A selection of Monday's upgrades and downgrades from Wall Street researchers
From Standard & Poor's Equity ResearchFrom Standard & Poor's MarketScope
Homebuilders got a lift on Oct. 1 after Citigroup reportedly upgrades Pulte Homes (PHM), D.R. Horton (DHI), Centex (CTX), Lennar (LEN), and Ryland (RYL) to buy from hold.
Analyst Stephen King said he is upgrading his stance on homebuilding stocks. While he doesn't expect any of the builders to move much lower over the near term, he expects larger-cap builders and those with the strongest balance sheets to benefit the most from a near term bounce - much as they did coming out of 1990 trough.
King says he doesn't pretend that there is any near term relief in industry, but notes it bears repeating that homebuilding stocks have an established history of rallying well before industry fears have finished transitioning into fact. King says he is not suggesting trends getting better, but when things look this based is when stocks start to look good.

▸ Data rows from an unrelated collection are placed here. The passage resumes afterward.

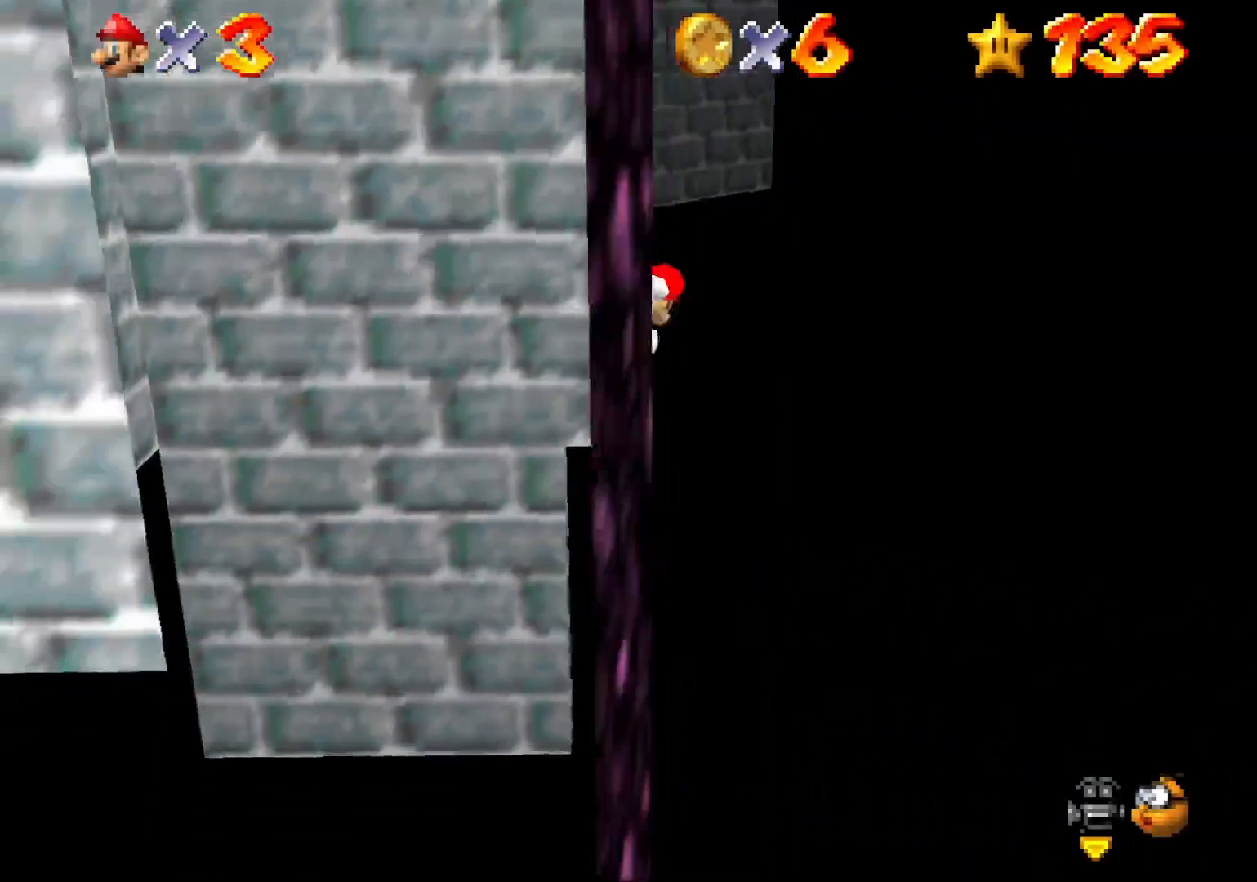
{"buttons": ["L2"], "left_stick": "up", "right_stick": "center", "events": [[333, "CROSS", "up"]]}
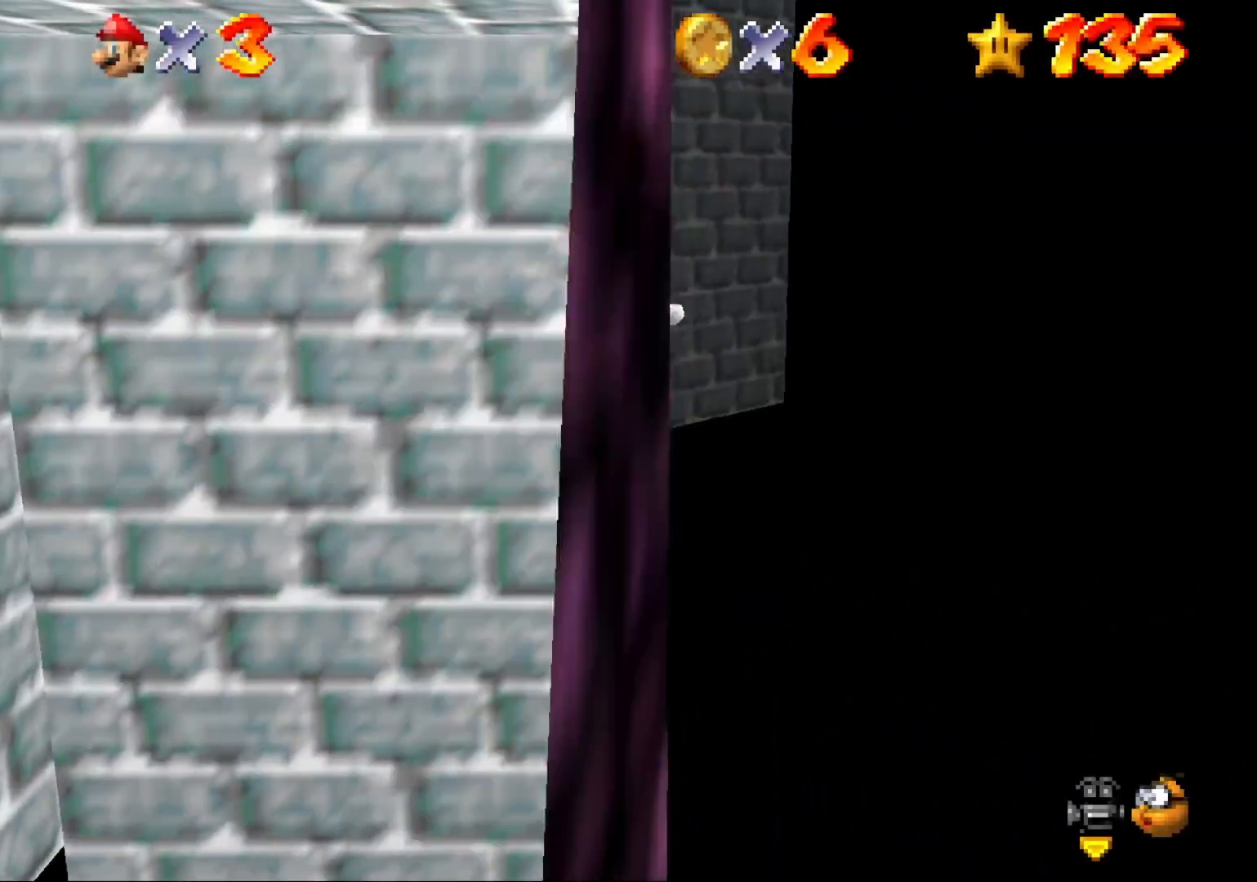
{"buttons": ["CROSS", "L2"], "left_stick": "down", "right_stick": "center", "events": [[67, "left_stick", "right"], [100, "CROSS", "down"], [133, "left_stick", "down"]]}
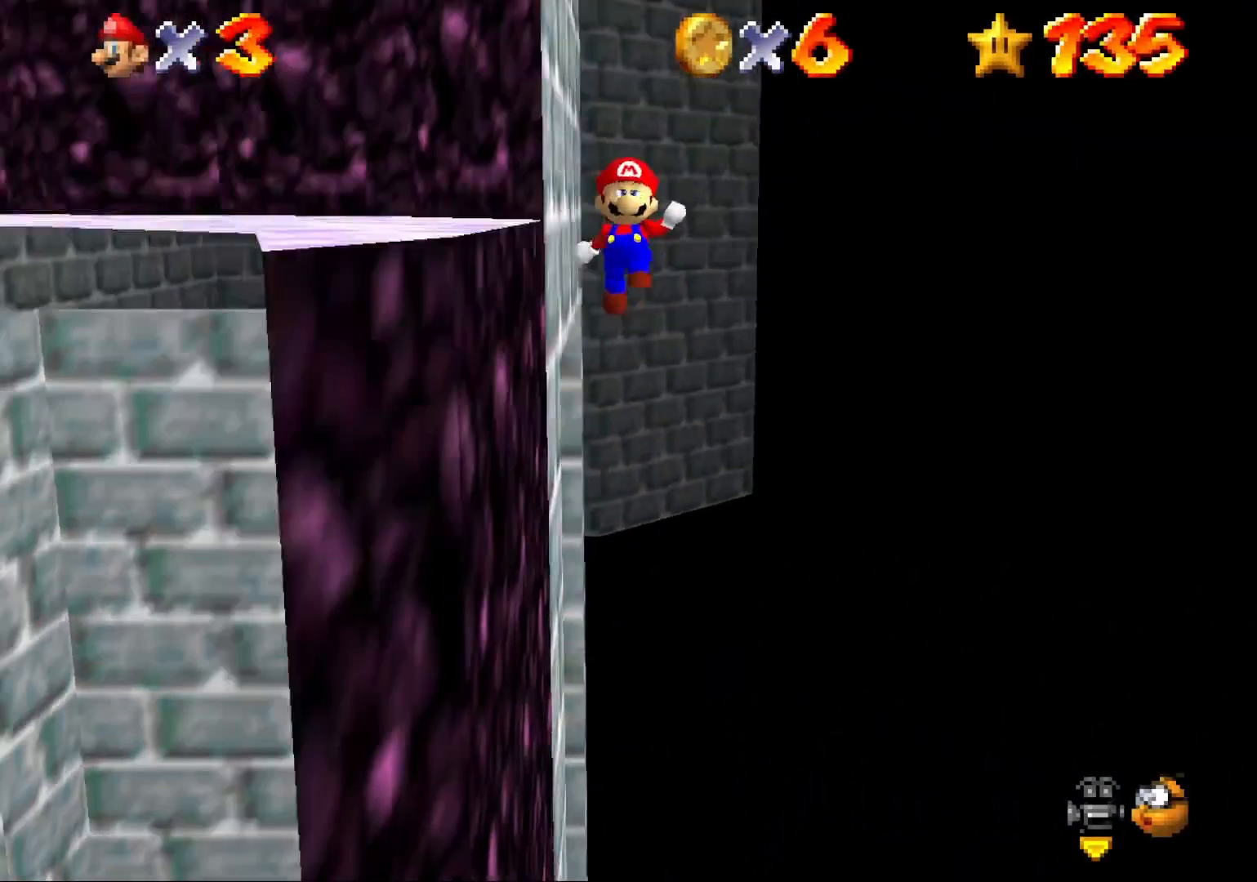
{"buttons": ["L2"], "left_stick": "left", "right_stick": "center", "events": [[233, "left_stick", "down-left"], [500, "CROSS", "up"], [500, "left_stick", "left"]]}
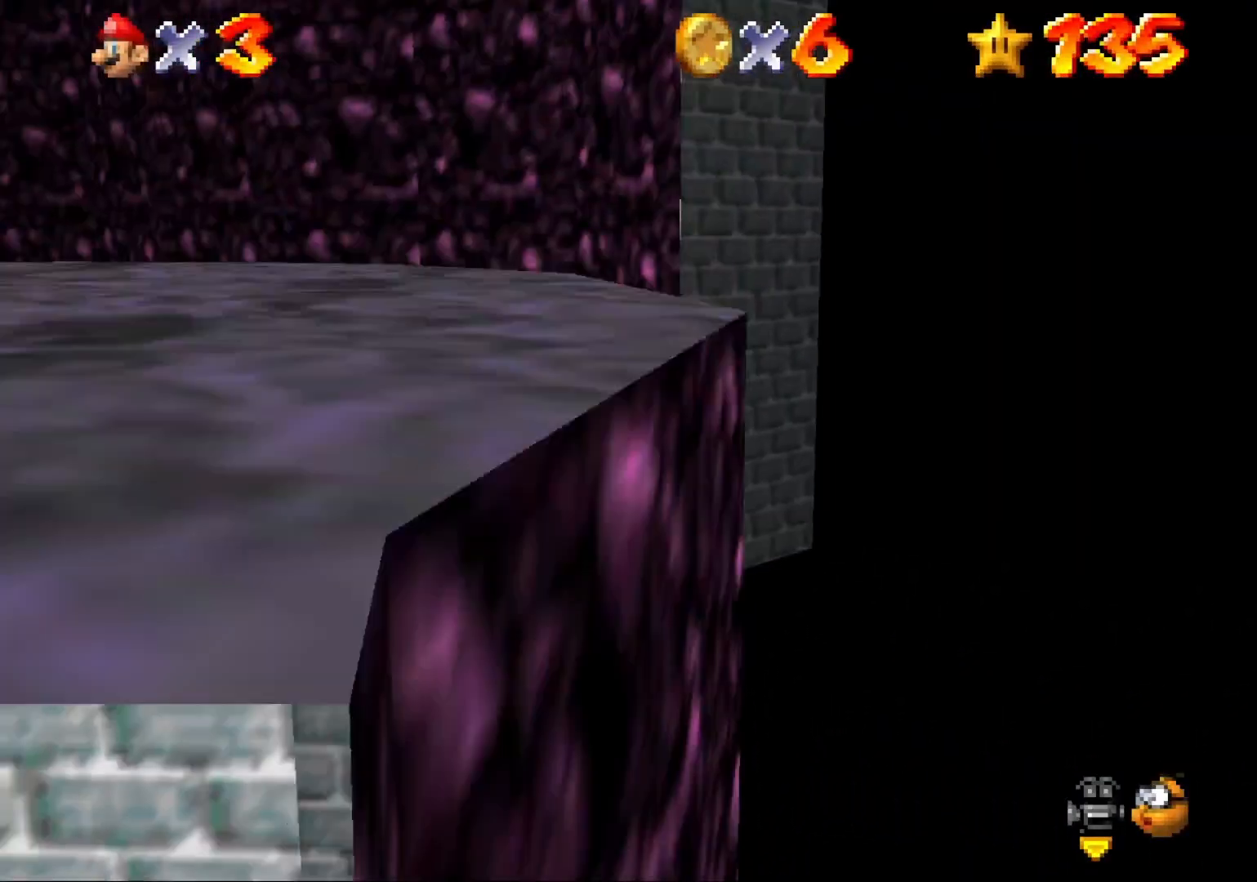
{"buttons": [], "left_stick": "up-left", "right_stick": "center", "events": [[133, "right_stick", "right"], [267, "right_stick", "center"], [333, "right_stick", "right"], [433, "L2", "up"], [467, "left_stick", "up-left"], [467, "right_stick", "center"]]}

Mothers Work Drops after Sears Pact Fizzles
Mothers Work (MWRK) falls after the company says it was unable to reach terms on a renewal of its leased department relationship with Sears (SHLD).
Broadpoint cut its estimates for Mothers Work on the news. Analyst Paula Kalandiak said Mothers Work is ending its relationship operating Two Hearts Maternity departments in Sears stores on June 28, 2008 because Mothers Work and Sears couldn't agree on new terms. She expects Mothers Work to continue to operate Sears departments normally throughout the balance of the pact. And since Mothers Work's fiscal year ends in September, it should receive revenue as usual for about 75% of fiscal year 2008.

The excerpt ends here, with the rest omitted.